April 22, 2014
My Name is Peter Moss and I have been involved with the ukulele on and off for the past 45 years. I say on and off due to a break from the little instrument for close on 20 years, whilst I explored new territories such as the guitar, keyboards and wind instruments. I was the arranger with three guitar based groups covering cabaret to rock. Since it was so hard to keep the personnel together, and keep each other’s egos in check, I took the plunge and went solo. Since I played a number of instruments, I purchased some recording equipment and along with a sequencer, I recorded all the backing tracks. Also, I have always been a fan of harmony so I set to, recording backing instruments and vocals. The one man show covered 7 decades of music and could be tailored to a specific venue.
What has all this got to do with the Ukulele?? Well… in February 2013, my wife bought me a new wooden ukulele for my birthday.
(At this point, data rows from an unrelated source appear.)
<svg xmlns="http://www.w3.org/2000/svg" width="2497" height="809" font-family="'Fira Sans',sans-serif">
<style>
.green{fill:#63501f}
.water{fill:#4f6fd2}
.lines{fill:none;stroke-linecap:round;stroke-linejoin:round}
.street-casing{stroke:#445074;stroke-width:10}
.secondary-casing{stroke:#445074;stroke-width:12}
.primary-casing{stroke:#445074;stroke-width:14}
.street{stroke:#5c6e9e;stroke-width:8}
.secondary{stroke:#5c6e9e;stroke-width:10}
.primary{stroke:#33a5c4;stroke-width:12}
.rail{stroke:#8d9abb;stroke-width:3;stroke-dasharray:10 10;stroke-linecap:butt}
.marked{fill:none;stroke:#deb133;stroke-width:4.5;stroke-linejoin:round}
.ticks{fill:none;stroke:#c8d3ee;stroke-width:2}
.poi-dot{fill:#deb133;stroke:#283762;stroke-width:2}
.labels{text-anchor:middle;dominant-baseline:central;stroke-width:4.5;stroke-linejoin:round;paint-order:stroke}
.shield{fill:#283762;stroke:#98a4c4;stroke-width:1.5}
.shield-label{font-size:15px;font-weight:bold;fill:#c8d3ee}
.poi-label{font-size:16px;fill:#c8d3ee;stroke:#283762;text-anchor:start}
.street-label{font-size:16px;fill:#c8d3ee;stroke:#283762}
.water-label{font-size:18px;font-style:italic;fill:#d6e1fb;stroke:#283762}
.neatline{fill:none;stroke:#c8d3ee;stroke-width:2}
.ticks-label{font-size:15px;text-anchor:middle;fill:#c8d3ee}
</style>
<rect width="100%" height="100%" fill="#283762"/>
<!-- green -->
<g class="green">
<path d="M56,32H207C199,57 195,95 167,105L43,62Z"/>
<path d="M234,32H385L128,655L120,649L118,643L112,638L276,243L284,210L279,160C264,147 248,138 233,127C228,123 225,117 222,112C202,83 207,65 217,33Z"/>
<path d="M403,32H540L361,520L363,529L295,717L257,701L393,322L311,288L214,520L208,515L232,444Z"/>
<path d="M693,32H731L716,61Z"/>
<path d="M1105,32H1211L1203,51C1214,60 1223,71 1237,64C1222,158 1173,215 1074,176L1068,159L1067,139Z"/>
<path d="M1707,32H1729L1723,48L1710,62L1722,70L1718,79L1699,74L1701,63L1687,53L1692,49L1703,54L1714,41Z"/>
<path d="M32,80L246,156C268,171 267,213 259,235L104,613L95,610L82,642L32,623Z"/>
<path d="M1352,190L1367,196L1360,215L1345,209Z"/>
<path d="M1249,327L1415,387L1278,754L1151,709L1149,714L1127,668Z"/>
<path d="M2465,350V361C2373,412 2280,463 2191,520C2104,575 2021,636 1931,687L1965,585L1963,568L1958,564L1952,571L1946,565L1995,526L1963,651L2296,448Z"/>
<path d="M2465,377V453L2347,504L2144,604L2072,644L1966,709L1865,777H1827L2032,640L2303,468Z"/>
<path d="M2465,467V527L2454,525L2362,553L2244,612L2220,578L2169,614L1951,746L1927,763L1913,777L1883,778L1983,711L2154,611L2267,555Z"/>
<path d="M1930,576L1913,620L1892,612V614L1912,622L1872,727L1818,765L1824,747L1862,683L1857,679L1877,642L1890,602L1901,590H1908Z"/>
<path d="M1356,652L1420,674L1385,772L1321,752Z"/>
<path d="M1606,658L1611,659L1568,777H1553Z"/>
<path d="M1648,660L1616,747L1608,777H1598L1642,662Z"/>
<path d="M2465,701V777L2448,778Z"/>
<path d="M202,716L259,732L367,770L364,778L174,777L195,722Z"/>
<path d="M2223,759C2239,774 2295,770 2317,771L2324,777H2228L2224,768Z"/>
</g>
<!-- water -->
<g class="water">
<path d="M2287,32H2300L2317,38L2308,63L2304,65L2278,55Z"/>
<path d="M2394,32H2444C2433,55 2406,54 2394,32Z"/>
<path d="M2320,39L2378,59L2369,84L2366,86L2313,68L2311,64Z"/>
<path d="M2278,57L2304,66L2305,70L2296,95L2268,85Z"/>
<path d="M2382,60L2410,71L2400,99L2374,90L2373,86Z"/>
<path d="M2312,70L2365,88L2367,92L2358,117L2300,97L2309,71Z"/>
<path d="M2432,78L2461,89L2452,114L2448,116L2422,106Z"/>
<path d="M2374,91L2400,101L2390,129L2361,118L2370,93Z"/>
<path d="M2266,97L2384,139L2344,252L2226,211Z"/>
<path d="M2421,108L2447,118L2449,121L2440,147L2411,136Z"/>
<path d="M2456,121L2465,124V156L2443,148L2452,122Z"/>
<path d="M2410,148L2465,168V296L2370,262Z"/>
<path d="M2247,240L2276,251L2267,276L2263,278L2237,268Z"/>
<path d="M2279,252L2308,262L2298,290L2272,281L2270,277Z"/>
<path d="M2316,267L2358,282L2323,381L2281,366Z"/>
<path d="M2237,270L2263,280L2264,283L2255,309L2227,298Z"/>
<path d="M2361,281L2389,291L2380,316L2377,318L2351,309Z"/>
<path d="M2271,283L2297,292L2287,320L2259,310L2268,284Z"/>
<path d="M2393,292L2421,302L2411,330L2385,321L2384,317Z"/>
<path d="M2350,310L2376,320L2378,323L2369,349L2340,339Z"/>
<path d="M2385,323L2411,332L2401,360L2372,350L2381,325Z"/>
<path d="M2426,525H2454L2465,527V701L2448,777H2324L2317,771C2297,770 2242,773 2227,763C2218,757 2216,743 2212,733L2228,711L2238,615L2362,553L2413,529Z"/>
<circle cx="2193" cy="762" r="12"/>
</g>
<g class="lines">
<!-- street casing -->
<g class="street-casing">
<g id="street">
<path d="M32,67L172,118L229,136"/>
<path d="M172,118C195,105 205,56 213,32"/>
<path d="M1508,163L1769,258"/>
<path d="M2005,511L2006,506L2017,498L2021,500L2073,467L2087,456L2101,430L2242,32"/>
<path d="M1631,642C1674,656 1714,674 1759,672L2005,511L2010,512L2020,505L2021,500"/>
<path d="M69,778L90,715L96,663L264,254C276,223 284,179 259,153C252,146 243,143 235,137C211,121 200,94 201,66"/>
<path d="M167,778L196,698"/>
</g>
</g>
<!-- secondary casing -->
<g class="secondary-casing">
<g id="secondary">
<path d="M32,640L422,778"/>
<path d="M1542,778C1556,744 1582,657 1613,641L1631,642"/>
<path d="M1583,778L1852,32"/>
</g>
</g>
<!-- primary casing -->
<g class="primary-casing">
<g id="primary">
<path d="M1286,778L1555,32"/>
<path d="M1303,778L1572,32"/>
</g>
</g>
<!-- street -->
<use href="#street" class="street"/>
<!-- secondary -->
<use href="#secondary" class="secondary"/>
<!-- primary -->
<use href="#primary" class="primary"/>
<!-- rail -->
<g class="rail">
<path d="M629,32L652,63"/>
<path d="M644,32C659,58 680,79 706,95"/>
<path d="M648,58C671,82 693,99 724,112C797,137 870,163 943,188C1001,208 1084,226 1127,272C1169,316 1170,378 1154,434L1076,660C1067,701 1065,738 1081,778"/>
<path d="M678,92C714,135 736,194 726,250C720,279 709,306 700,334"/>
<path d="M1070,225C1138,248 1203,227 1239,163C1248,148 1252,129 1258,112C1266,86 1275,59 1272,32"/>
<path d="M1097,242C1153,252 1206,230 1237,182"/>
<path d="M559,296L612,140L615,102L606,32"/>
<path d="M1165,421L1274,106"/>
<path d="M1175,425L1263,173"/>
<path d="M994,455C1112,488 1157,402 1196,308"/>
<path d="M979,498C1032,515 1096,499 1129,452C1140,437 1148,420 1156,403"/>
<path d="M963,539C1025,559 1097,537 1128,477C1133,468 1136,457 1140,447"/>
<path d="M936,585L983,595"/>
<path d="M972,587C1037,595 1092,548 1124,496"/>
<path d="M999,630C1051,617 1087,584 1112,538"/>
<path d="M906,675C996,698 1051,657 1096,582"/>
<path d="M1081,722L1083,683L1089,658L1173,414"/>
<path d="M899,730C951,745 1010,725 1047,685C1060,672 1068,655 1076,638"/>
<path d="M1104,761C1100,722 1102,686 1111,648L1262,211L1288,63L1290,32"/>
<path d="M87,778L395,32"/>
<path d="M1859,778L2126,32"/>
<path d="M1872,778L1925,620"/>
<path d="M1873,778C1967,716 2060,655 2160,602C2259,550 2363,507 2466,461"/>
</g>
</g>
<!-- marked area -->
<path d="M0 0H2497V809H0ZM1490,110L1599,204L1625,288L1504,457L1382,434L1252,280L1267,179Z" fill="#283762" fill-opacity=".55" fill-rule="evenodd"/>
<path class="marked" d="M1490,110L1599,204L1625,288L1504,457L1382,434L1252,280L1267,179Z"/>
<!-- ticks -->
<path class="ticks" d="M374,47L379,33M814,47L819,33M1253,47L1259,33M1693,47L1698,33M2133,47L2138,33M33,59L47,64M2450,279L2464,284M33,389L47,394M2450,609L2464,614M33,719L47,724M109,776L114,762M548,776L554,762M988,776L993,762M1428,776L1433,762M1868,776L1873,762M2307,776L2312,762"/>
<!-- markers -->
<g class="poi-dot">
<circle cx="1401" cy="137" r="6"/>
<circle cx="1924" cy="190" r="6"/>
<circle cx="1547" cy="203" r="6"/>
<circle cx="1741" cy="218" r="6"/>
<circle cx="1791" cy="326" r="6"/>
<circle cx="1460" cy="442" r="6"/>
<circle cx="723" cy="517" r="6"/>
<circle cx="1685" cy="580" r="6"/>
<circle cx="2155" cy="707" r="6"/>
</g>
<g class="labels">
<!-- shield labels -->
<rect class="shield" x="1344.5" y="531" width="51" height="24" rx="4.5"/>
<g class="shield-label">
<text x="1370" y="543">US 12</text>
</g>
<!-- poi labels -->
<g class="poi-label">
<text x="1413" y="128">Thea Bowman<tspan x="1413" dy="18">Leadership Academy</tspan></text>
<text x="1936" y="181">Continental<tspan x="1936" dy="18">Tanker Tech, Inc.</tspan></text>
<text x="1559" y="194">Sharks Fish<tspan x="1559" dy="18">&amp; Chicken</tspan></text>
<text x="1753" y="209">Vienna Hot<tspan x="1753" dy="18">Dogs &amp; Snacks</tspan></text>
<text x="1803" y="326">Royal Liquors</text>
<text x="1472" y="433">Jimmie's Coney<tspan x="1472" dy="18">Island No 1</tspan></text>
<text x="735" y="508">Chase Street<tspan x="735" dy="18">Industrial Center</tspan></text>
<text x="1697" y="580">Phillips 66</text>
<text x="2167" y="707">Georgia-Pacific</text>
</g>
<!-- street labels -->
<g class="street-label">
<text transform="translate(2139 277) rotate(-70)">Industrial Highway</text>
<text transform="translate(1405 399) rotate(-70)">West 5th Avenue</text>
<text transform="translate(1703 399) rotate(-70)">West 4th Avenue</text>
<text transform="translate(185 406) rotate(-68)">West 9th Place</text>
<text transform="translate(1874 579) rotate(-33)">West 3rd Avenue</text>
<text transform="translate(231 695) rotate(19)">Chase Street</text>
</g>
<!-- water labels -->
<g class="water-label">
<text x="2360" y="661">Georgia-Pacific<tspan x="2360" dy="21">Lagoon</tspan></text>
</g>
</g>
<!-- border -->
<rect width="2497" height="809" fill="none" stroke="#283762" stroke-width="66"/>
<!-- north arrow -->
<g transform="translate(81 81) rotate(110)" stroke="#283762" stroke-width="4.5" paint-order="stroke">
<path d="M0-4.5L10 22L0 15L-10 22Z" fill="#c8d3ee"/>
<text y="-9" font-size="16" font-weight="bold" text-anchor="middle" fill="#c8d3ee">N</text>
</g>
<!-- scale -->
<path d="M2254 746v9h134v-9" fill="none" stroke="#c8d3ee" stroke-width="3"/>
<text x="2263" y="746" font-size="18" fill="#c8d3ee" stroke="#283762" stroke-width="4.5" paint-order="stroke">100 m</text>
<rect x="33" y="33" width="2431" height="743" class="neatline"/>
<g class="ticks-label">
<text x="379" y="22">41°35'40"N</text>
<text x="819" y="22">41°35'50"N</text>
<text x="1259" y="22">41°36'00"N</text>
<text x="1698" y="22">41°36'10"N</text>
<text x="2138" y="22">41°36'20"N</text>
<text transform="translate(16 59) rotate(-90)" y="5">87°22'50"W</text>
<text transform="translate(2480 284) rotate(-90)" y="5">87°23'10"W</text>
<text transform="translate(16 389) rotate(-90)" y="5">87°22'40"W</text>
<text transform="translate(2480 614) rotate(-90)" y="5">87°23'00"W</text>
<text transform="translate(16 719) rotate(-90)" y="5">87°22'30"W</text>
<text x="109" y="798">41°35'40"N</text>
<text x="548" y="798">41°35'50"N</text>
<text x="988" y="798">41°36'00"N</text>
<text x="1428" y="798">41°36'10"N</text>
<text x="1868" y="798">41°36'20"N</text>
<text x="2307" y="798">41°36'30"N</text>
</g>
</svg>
It was an inspired gift, as upon picking up this new instrument, an old flame was instantly rekindled in my heart – a passion for the wooden ukulele. I started a YouTube channel and made some videos of the wooden Uke, which then inspired me to try something new and so the cycle continues. Through Facebook, I posted my efforts to ukulele groups and clubs around the world and the response has been nothing short of staggering. From being virtually unknown 18 months ago, to being in regular contact not only from the UK, but across Europe, the Far East, Canada, USA, New Zealand, Australia to name a few countries.
Where did it all start? It began with another birthday ukulele. My late father Dennis Moss, who played Spanish guitar, bought me a wooden Uke for my eighth birthday, and taught me the basics. I took to it like a duck to water. By the time I was ten and a half, I was a fairly competent strummer and had already won a local talent competition hosted by the Manchester Evening News. I also had a little show set with my sister Wendy. In those early days the Formby songs were considered too risqué for children to sing, so my Dad taught us some old Tin Pan Alley songs like Baby Face, Five Foot Two, Who’s Sorry Now etc. My father had taught me all he knew, and wisely introduced me to other skilled players. One very influential person was Ray Bernard, a founder member of the George Formby Society. Ray played melody … Lady of Spain, Rubinstein’s Melody in F…. and I was fascinated. From that moment I became committed to this style of playing. Then George Graham, the banjo repair man for Shep’s Banjo Boys lent me a recording by Roy Smeck. And by ear, from that very record and at the age of 12, I learned to play similar to his style. From playing around the chords and picking out melody finger-style, I taught myself chord melody playing and improvisation. In 1973, there came a significant milestone in my musical journey. I had been working on a banjo-ukulele version on the William Tell Overture, with galloping triples, finger-picking and a big crescendo… I played it in the annual competition of the Northern Branch of the BMG – British Banjo, Mandolin and Guitar Federation, in Wythenshawe – it went down a storm – and won it. Later that year, I played it at the Southern Branch competition, and won that, too. It’s official that I was the first person to work out the William Tell Overture on banjo-Uke, whilst a few over the years have tried to claim it as their own.
What is my ambition going forward? To continue to develop musically. To demonstrate my unique styles on both the ukulele and Banjolele worldwide. Also to provide workshops at all levels and share the passion and pleasure I’ve encountered thus far.